Exercise requirements »
**1)** Copy out everything in the post on cannabis reclassification from "The following year" down to "downgrading of cannabis.".
**2)** Answer these from the post on cannabis reclassification:
(a) Who announced in 2002 that cannabis would move from Class B to Class C?
(b) How many children were treated for cannabis use by 2004?
(c) How many child cannabis users entered rehab schemes the following year?
**3)** Write the next part of the post on cannabis reclassification, picking up after its final sentence.

Text excerpt »
^^^^^^^^

Such obvious politics
Pfft. Alarming rise in number of child cannabis victims!!! Oh no!
In 2002, David Blunkett, the then home secretary, announced that cannabis would be reclassified from a Class B to a Class C drug.
That year, 198 under-16s were admitted to Scottish treatment programmes in connection with cannabis use.
The latest figures have revealed that by 2004, the year in which the law downgrading the drug was passed, the number of children treated for cannabis use almost doubled to 382.
The following year 376 child cannabis users entered rehab schemes.
Experts said children entering treatment would have been taking cannabis for years, as such help was generally sought only after the habit had become “problematic”. They warned the true number of Scots under 16 using the drug would be far higher.
So, naturally:
She said: “This horrifying rise in the number of children being treated for cannabis addiction coincides with the downgrading of cannabis.
“Surely this is evidence, if it were needed, that the Labour government’s decision to reduce cannabis from a Class B to Class C drug was a massive mistake.”

^^^^^^^^

Listed records »
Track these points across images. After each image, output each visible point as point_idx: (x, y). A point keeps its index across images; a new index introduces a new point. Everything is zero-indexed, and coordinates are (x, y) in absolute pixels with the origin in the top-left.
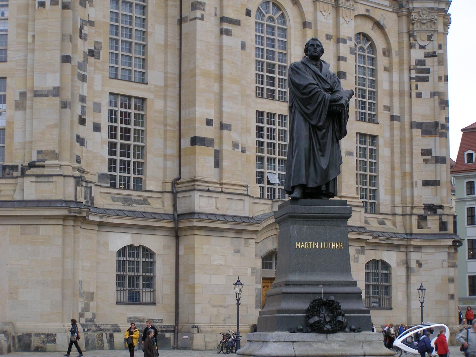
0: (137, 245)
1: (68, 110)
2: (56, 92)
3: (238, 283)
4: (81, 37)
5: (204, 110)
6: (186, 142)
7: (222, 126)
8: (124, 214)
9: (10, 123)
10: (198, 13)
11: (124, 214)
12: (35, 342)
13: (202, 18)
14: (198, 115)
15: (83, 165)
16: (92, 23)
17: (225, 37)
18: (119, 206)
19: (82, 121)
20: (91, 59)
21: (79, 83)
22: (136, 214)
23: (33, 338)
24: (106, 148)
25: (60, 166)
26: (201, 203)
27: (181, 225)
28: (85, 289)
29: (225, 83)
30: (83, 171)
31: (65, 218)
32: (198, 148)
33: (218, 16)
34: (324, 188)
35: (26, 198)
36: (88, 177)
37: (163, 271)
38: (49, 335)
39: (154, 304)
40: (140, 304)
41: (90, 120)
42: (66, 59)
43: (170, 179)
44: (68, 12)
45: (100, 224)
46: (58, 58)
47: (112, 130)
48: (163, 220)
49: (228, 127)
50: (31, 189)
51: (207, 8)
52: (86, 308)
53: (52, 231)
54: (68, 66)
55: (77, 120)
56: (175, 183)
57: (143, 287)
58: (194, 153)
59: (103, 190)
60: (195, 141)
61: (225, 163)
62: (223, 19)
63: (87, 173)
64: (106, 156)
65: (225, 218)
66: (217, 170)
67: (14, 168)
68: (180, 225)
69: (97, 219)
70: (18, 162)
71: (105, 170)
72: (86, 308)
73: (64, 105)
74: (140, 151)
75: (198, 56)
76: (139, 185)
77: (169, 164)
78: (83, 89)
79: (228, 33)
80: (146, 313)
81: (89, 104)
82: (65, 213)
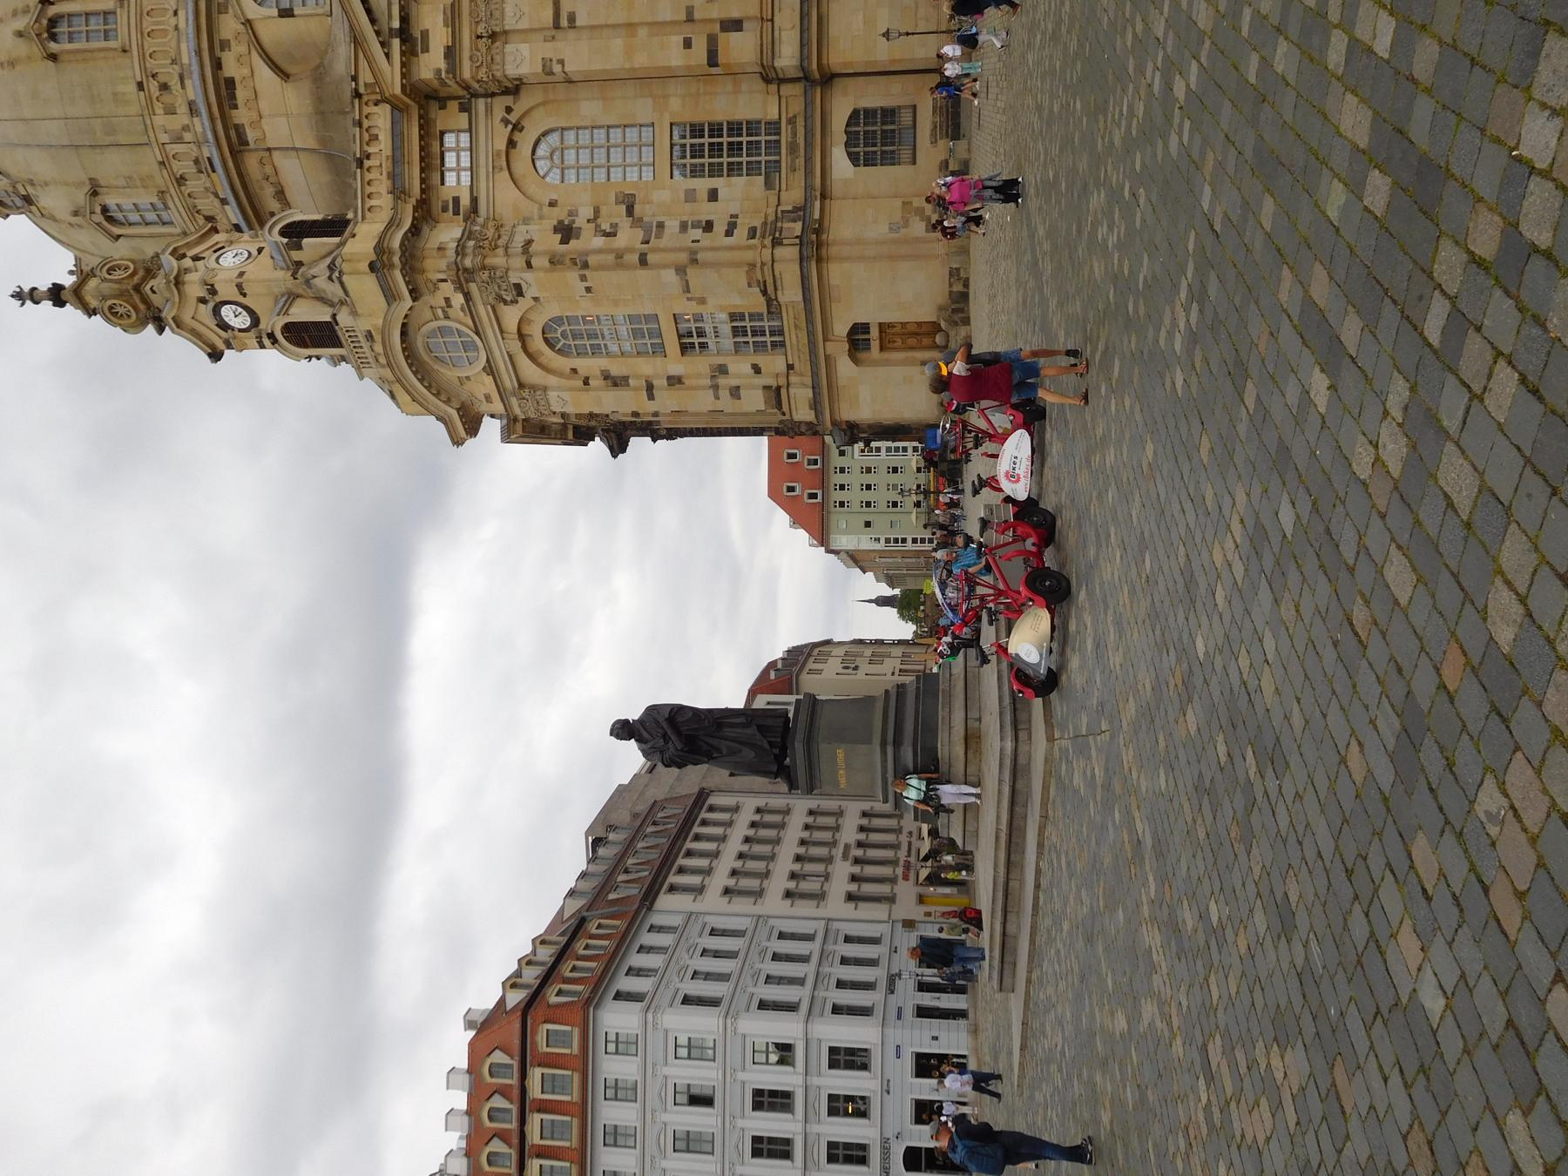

^^^^^^^^

Expected answers »
**1)**
The following year 376 child cannabis users entered rehab schemes.
Experts said children entering treatment would have been taking cannabis for years, as such help was generally sought only after the habit had become “problematic”. They warned the true number of Scots under 16 using the drug would be far higher.
So, naturally:
She said: “This horrifying rise in the number of children being treated for cannabis addiction coincides with the downgrading of cannabis.

**2)**
(a) David Blunkett, the then home secretary.
(b) 382.
(c) 376.

**3)**
At the time of the controversial decision, Mr Blunkett told the Commons that cannabis would be downgraded to distinguish between “drugs which kill and drugs that cause harm”.
But the United Nations’ drugs watchdog this week attacked the government’s policy change.
Antonio Maria Costa, the executive director of the UN office on drugs and crime, claimed it sent a confusing message to young people.
UN experts also warned that a major increase in the potency of cannabis meant that it now posed health risks similar to those of heroin.
Gaille McCann, a founder of the Mothers Against Drugs campaign group and a Glasgow councillor, said downgrading the drug had increased its “social acceptability” and the situation appeared to be getting worse.
Now. The reason why most kids experiment with drugs, pot or otherwise, is because they’re not supposed to. If pot was socially and legally acceptable, you may get a short-term spike from people going, “Wahey!!”, but that would fall away because the illicit nature, the naughtiness, of the activity is gone.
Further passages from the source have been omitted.